Copy out the records word for word, from their very first line through the line that contains "NOS SERVICES". Include both of those lines.
*** Block opens ***
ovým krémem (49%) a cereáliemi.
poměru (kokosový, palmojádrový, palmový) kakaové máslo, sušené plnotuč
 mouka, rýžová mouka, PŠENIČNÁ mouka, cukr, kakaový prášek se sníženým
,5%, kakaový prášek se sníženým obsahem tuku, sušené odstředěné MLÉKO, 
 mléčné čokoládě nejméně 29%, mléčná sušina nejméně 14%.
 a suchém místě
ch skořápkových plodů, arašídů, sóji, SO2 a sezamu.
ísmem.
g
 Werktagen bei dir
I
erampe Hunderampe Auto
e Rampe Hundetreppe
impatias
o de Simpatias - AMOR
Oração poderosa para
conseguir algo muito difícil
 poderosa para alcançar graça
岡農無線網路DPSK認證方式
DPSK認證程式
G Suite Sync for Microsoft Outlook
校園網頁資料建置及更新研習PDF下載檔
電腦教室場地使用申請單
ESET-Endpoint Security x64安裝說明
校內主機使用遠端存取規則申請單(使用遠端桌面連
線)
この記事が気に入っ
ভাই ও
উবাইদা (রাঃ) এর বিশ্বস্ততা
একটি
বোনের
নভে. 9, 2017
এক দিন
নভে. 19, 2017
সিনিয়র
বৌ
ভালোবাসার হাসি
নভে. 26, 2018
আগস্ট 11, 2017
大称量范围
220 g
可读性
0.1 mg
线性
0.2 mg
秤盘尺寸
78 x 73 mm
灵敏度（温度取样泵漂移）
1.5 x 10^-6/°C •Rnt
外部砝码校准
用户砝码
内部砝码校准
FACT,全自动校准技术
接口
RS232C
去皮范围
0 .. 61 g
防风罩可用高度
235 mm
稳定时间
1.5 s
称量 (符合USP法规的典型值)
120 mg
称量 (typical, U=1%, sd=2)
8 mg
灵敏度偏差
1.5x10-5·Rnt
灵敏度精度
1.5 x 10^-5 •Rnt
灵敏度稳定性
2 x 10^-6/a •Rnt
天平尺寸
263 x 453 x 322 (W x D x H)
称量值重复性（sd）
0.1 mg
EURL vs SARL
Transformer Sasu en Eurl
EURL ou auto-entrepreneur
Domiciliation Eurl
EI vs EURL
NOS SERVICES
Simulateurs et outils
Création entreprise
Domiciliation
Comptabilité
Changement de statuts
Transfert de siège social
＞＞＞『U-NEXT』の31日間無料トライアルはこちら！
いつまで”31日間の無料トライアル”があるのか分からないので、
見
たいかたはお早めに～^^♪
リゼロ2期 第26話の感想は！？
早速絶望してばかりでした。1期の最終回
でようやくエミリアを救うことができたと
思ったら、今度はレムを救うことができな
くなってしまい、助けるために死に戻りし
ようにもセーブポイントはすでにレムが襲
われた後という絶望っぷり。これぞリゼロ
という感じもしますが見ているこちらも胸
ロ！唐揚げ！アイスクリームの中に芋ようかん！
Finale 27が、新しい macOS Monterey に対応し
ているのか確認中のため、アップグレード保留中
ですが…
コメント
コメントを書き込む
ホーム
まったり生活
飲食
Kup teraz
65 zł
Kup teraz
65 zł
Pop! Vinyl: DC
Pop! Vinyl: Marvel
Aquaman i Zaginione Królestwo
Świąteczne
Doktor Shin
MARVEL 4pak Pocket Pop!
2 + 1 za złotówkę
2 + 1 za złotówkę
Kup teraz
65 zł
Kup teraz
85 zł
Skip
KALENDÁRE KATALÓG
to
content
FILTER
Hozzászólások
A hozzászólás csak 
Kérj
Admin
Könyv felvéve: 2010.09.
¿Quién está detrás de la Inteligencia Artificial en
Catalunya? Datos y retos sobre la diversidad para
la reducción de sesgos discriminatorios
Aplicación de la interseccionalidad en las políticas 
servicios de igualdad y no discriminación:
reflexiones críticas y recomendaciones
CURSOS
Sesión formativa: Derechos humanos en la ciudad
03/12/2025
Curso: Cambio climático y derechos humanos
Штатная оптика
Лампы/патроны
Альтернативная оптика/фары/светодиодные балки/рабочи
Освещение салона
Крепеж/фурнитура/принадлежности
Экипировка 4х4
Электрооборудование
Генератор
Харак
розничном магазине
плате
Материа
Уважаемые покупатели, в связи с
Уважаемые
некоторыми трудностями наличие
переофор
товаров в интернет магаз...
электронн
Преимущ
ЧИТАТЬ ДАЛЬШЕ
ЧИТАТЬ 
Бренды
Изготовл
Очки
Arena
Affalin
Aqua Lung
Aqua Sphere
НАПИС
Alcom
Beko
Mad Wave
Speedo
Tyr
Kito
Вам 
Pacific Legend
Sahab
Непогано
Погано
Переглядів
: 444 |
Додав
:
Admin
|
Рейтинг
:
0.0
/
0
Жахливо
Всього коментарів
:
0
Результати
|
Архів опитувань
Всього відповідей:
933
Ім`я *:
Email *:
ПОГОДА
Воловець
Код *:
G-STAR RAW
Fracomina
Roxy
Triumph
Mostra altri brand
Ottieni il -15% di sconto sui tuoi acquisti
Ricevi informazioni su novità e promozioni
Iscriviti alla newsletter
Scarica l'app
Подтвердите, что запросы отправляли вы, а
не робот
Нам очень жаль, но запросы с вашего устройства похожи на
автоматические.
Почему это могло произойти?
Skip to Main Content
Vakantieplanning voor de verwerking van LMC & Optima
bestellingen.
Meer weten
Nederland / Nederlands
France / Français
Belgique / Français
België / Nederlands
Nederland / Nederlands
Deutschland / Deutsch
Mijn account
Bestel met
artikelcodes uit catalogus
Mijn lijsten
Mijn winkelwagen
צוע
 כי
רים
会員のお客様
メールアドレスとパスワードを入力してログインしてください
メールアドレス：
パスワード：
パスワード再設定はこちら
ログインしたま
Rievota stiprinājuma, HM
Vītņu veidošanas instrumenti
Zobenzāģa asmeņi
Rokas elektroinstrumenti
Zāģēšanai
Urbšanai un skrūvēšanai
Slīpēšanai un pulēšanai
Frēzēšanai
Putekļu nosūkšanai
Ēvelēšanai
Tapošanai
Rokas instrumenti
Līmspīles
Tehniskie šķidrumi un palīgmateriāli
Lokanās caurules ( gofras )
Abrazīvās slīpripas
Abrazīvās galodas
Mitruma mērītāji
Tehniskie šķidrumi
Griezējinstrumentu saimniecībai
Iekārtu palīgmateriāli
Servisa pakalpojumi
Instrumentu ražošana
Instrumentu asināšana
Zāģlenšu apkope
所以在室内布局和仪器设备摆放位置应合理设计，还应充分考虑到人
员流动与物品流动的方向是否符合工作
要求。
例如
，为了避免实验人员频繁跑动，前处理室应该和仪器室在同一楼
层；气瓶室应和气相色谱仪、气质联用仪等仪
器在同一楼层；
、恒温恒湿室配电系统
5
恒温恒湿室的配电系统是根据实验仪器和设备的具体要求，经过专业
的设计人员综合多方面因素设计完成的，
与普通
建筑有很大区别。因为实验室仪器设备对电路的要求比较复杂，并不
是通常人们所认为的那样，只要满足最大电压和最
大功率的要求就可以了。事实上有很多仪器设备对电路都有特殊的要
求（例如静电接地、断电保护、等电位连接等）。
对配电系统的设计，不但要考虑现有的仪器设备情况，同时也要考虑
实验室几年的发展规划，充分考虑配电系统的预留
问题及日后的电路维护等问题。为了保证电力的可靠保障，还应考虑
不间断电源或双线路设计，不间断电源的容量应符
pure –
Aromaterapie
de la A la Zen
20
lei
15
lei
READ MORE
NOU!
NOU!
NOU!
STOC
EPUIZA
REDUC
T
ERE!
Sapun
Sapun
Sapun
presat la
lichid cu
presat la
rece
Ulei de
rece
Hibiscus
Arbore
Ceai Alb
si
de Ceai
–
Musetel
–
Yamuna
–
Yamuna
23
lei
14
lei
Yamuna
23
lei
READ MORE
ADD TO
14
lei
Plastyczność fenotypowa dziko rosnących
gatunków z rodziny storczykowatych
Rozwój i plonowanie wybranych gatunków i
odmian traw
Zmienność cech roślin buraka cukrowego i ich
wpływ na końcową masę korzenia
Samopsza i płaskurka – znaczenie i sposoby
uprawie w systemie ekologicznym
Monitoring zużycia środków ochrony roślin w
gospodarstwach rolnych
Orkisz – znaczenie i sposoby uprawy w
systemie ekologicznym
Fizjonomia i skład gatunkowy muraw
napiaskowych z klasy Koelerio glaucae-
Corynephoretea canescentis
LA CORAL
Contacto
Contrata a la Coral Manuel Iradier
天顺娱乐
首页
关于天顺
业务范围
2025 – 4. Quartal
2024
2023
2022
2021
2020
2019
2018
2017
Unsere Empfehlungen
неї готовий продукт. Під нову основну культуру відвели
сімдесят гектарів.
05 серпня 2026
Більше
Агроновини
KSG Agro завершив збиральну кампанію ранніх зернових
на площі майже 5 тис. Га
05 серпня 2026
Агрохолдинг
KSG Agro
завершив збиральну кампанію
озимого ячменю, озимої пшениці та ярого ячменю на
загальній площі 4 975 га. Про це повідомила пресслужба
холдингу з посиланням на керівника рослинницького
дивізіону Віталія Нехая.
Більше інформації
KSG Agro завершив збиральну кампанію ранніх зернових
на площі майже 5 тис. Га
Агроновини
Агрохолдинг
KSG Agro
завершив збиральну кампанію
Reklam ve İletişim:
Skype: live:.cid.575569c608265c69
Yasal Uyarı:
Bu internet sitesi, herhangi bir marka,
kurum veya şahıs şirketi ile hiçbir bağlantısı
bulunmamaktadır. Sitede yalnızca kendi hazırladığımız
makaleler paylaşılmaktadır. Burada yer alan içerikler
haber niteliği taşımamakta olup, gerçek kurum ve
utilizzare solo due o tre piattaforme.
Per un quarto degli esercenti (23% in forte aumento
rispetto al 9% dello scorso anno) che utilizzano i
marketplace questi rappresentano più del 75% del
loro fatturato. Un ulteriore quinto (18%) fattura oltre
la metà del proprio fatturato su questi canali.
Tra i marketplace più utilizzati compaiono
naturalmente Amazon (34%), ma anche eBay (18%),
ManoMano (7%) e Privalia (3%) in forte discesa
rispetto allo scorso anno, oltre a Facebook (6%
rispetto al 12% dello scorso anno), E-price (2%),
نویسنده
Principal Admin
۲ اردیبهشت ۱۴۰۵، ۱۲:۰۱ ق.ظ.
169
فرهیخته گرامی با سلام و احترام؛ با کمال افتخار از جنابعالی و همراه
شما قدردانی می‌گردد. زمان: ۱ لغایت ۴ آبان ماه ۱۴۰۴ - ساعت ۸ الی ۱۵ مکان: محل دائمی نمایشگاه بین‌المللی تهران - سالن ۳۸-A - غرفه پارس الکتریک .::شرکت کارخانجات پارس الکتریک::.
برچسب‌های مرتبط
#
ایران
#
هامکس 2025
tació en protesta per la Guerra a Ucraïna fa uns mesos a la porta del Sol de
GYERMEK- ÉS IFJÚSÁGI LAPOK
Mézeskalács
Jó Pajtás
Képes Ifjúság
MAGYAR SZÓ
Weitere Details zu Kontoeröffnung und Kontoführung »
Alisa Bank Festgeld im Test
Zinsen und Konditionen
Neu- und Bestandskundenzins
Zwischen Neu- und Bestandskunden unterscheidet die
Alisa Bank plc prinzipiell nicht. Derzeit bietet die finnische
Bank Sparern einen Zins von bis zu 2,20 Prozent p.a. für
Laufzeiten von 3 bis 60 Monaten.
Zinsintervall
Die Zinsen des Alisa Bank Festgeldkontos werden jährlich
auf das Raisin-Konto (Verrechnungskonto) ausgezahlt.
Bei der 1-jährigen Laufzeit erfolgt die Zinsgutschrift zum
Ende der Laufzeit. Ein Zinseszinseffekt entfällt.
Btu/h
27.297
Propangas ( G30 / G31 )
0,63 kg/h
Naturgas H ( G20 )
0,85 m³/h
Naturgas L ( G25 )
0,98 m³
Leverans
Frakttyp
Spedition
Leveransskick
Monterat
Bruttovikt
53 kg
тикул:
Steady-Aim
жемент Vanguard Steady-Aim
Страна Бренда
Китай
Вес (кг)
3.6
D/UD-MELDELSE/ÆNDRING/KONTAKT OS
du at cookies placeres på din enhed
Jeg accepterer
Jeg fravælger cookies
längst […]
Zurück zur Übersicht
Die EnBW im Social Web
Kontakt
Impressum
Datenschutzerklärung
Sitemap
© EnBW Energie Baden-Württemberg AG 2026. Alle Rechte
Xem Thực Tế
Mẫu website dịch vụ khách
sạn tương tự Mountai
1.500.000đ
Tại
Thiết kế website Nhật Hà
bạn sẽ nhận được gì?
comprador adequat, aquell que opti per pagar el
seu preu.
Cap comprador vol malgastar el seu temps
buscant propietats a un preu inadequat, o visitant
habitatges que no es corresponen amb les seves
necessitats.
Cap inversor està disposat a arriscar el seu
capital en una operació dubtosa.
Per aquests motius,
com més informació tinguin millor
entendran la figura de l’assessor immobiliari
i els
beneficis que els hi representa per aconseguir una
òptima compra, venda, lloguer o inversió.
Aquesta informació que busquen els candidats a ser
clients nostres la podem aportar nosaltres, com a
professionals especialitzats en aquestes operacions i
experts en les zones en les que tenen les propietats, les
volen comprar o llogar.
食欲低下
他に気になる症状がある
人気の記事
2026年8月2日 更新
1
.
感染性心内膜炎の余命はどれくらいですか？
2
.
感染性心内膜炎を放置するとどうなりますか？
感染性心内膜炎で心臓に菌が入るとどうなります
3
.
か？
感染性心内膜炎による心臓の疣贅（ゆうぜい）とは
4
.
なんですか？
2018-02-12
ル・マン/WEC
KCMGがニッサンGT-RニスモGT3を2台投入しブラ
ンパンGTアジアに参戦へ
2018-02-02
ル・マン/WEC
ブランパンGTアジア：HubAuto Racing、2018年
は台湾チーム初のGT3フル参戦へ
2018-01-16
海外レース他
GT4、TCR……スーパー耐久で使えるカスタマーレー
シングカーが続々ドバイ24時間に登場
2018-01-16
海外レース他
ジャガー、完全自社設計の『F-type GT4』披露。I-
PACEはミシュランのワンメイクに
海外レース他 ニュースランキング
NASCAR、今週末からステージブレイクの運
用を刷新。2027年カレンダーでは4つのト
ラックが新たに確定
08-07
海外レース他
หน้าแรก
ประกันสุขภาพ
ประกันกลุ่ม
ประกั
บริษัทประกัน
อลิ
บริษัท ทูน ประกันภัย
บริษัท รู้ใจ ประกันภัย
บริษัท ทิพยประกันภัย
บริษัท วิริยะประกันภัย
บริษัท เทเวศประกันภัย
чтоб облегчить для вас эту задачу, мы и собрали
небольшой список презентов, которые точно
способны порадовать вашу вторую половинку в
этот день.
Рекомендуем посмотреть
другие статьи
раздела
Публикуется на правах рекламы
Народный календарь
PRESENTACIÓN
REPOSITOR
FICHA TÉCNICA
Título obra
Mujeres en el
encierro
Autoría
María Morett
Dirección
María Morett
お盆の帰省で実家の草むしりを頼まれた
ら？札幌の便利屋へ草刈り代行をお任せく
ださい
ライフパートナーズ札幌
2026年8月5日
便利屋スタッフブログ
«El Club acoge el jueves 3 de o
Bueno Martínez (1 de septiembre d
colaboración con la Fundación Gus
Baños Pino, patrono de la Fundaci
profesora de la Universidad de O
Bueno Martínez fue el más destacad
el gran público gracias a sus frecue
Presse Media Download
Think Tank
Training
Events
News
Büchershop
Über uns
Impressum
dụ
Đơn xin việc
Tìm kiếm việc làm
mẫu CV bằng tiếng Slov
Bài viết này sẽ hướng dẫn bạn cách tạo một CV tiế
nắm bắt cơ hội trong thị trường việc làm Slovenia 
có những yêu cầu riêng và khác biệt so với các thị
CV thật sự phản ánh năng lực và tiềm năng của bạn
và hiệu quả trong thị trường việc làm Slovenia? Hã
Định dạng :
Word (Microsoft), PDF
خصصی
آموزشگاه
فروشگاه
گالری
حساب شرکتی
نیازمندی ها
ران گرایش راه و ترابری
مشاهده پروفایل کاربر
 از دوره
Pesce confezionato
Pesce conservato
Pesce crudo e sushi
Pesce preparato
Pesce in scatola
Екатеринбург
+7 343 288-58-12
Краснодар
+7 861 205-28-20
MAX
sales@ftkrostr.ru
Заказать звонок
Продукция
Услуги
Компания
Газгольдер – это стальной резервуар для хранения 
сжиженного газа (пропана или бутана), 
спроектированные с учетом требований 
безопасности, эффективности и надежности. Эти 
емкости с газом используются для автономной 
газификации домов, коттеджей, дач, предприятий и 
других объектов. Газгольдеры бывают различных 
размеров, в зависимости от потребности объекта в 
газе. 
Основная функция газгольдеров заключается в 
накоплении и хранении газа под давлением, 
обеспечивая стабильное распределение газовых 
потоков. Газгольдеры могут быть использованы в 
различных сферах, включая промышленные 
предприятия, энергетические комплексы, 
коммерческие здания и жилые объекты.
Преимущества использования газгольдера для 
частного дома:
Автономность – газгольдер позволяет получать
*** Block closes ***
SOLUTION
ovým krémem (49%) a cereáliemi.
poměru (kokosový, palmojádrový, palmový) kakaové máslo, sušené plnotuč
 mouka, rýžová mouka, PŠENIČNÁ mouka, cukr, kakaový prášek se sníženým
,5%, kakaový prášek se sníženým obsahem tuku, sušené odstředěné MLÉKO, 
 mléčné čokoládě nejméně 29%, mléčná sušina nejméně 14%.
 a suchém místě
ch skořápkových plodů, arašídů, sóji, SO2 a sezamu.
ísmem.
g
 Werktagen bei dir
I
erampe Hunderampe Auto
e Rampe Hundetreppe
impatias
o de Simpatias - AMOR
Oração poderosa para
conseguir algo muito difícil
 poderosa para alcançar graça
岡農無線網路DPSK認證方式
DPSK認證程式
G Suite Sync for Microsoft Outlook
校園網頁資料建置及更新研習PDF下載檔
電腦教室場地使用申請單
ESET-Endpoint Security x64安裝說明
校內主機使用遠端存取規則申請單(使用遠端桌面連
線)
この記事が気に入っ
ভাই ও
উবাইদা (রাঃ) এর বিশ্বস্ততা
একটি
বোনের
নভে. 9, 2017
এক দিন
নভে. 19, 2017
সিনিয়র
বৌ
ভালোবাসার হাসি
নভে. 26, 2018
আগস্ট 11, 2017
大称量范围
220 g
可读性
0.1 mg
线性
0.2 mg
秤盘尺寸
78 x 73 mm
灵敏度（温度取样泵漂移）
1.5 x 10^-6/°C •Rnt
外部砝码校准
用户砝码
内部砝码校准
FACT,全自动校准技术
接口
RS232C
去皮范围
0 .. 61 g
防风罩可用高度
235 mm
稳定时间
1.5 s
称量 (符合USP法规的典型值)
120 mg
称量 (typical, U=1%, sd=2)
8 mg
灵敏度偏差
1.5x10-5·Rnt
灵敏度精度
1.5 x 10^-5 •Rnt
灵敏度稳定性
2 x 10^-6/a •Rnt
天平尺寸
263 x 453 x 322 (W x D x H)
称量值重复性（sd）
0.1 mg
EURL vs SARL
Transformer Sasu en Eurl
EURL ou auto-entrepreneur
Domiciliation Eurl
EI vs EURL
NOS SERVICES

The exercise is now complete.